Quelques citations de Alfred DE MUSSET

Voici un tirage aléatoire parmi ses 141 citations dans le Littré.

  1. Voyez-la, le matin, qui gazouille et sautille ; Son cœur est un oiseau, sa bouche est une fleur ; C'est là qu'il faut saisir cette indolente fille.
    Poésies nouv. Idylle. (gazouiller)
  2. Lorsque la coquette espérance Nous pousse le coude en passant, Puis à tire-d'aile s'élance Et se retourne en souriant.
    Poésies nouv. Chanson. (coquet, ette)
  3. Non, non [ô mort], tu sais choisir ; par instants sur la terre Tu peux sembler commettre, il est vrai, quelque erreur ; Ta main n'est pas toujours bien sûre…
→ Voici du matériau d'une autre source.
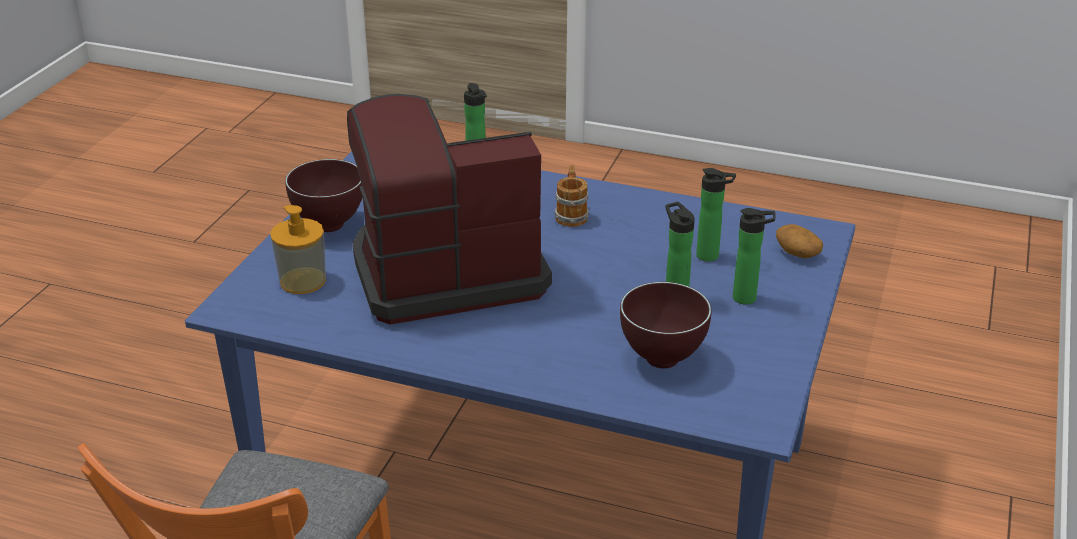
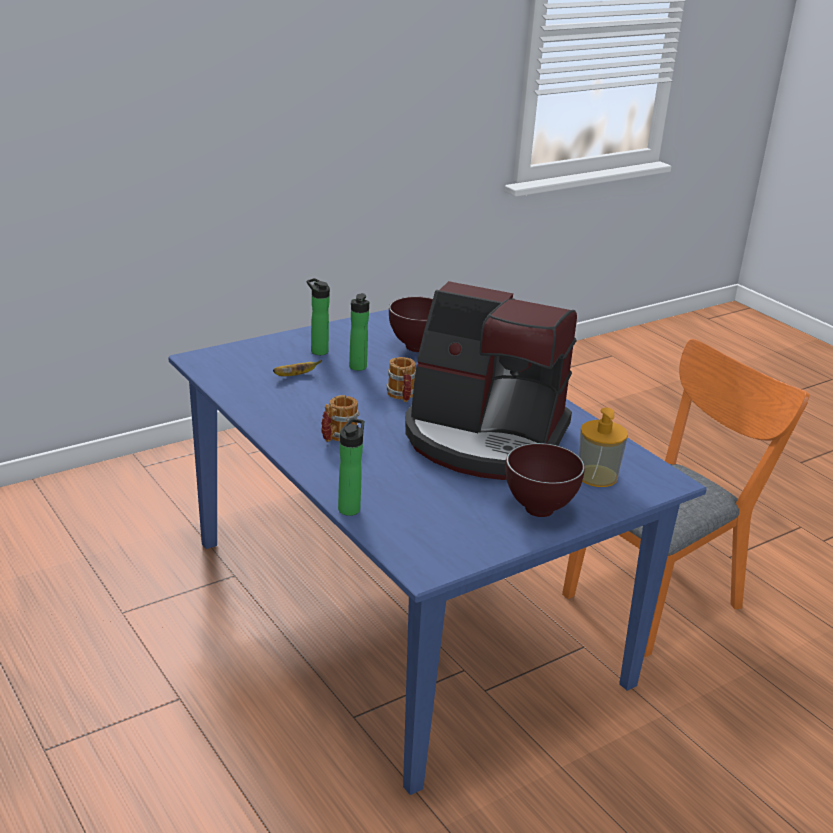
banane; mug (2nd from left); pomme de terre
    Poésies nouv. 13 juill. (sûr, ûre)
  4. Poëte, prends ton luth ; la nuit, sur la pelouse, Balance le zéphyr dans son voile odorant.
    Nuit de mai. (nuit)
  5. Lui [Byron], le grand inspiré de la mélancolie, Qui, las d'être envié, se changeait en martyr.
    Poésies nouv. Lett. à Lamartine. (inspiré, ée)
  6. Muse, sois donc sans crainte ; au souffle qui t'inspire Nous pouvons sans péril tous deux nous confier ; Il est doux de pleurer, il est doux de sourire Au souvenir des maux qu'on pourrait oublier.
    Nuit d'octobre. (muse [1])
  7. Mes chers amis, quand je mourrai, Plantez un saule au cimetière ; J'aime son feuillage éploré ; La pâleur m'en est douce et chère.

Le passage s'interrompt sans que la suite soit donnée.